You enter on the east side of the Citadel via a bridge that spans the moat to the inner gatehouse built by Suleiman the Magnificent.
A surprise to me was that Chihuly Glass named Yellow Chandelier hung in the entryway. Dale Chihuly is a world-famous, currently working, American glass sculptor whose works are considered to possess outstanding artistic merit in the field of blown glass. Chihuly, the subject of many documentaries, wears an eye-patch over one eye due to losing an eye in an auto accident.
Chihuly’s most famous installation is a huge blown glass ceiling display at the registration area of the Bellagio Hotel in Las Vegas. He has also had displays at Union Station in Tacoma, WA, the Atlanta Botanical Gardens in Atlanta, GA, Cheekwood Botanical Garden in Nashville, TN, the Denver Botanical Gardens in Denver, CO, and the Clinton Presidential Center in Little Rock, AR. What a surprise to see Chihuly Glass in a medieval Citadel in Jerusalem.
A one-of-a-kind model created in 1872 by Hungarian pilgrim Stephen Illes depicts Jerusalem as it was in Illes’ time and is unique both for its many details and for the fact that it documents the city’s appearance prior to the significant changes it underwent in the 20th century. The model immortalizes the Jewish Quarter before it was destroyed in 1948. Forgotten for 64 years in the attic of the Geneva Public and University Library, it was rediscovered in 1984. In 1985, the model was transferred to Jerusalem and restored and is now exhibited on permanent loan at the Tower of David Museum.
A sculpture of two warriors on horseback outside the Tower of David is of Richard the Lionheart, King of England, and Saladin, the Sultan of Egypt and Syria and leader of the Muslim armies during the Crusades.
There was a calmness inside the walls of the Tower of David that contrasted with the street life of Old Jerusalem. The courtyard was beautifully landscaped with desert greenery. School children were attending an outdoor lecture in the courtyard. There were museums related to the Tower of David, several different walking tours, and special events were always going on.
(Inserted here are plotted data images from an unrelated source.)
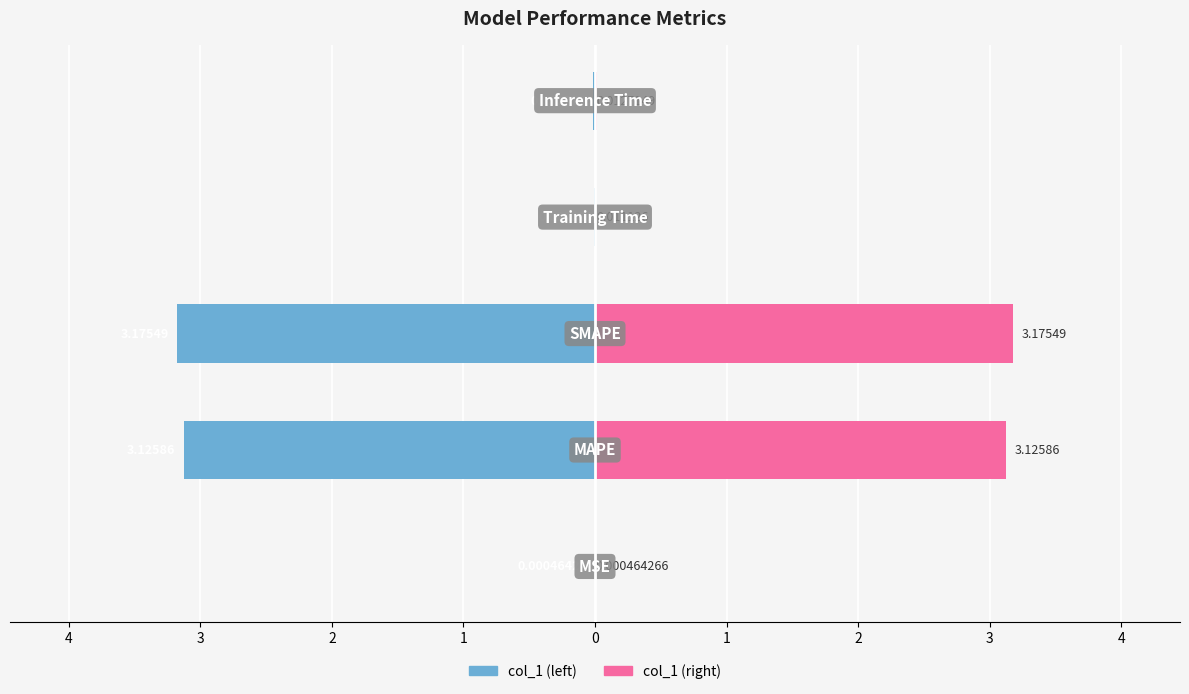

Which series has the largest total across all categories?

col_1 (right)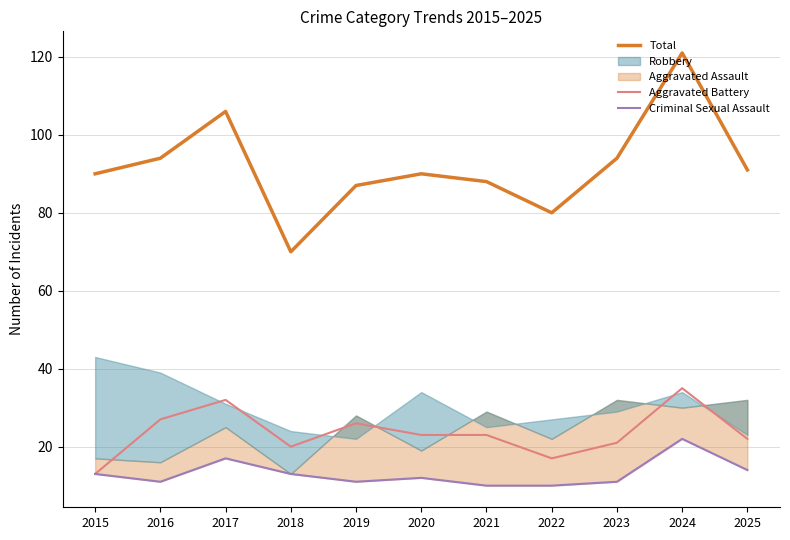

At which label does Total reach its minimum?

2018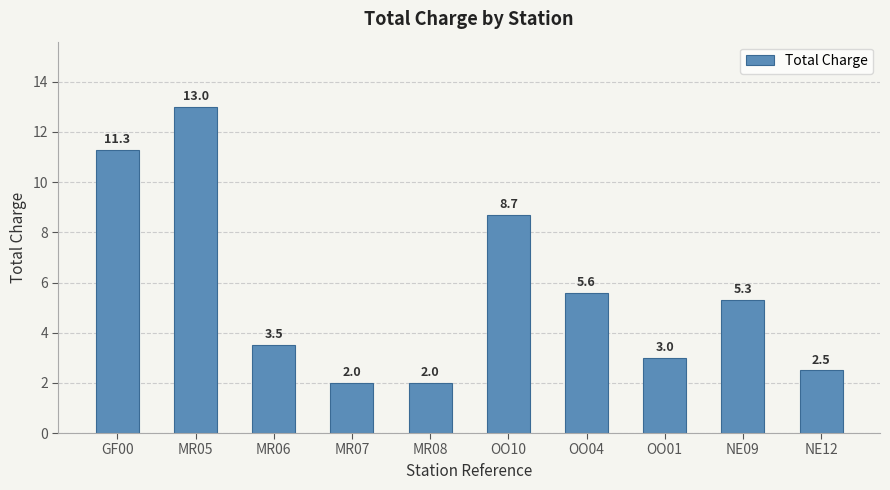

Where is the data nearest to the value 7?

OO04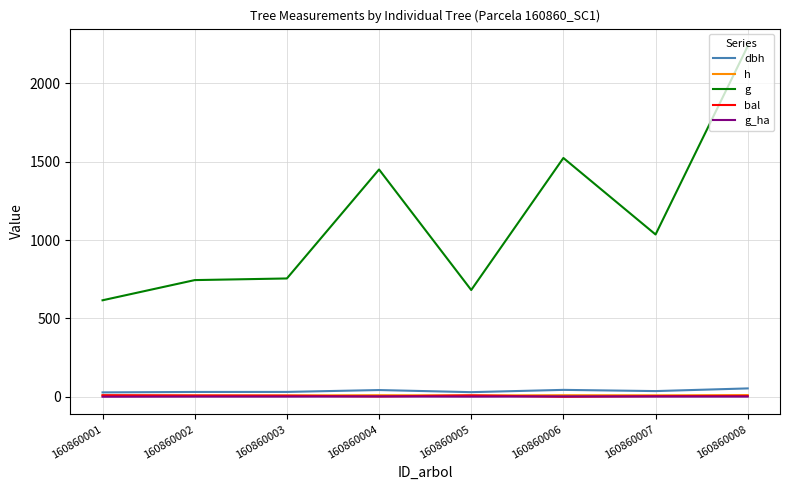

True or false: g has a value of 3987.8 at 160860008.

False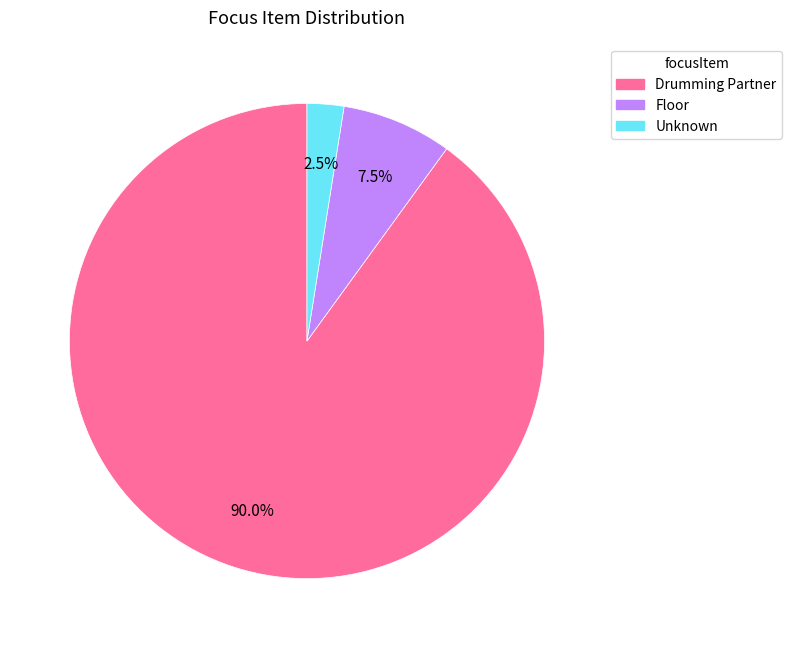

To the nearest percent, what portion does Drumming Partner represent?

90%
The ramparts, defensive walls with a high walkway around the Tower of David, command a breathtaking 360-degree view of Jerusalem: the Old City and the New City, the Four Quarters (Christian, Jewish, Muslim, and Armenian), the new neighborhoods, the Mount of Olives, Mount Scopus, the Judean Desert and the Dead Sea in the distance. The Ramparts around Old Jerusalem are longer but the view from the Tower of David Ramparts is much higher and has the best view of Jerusalem.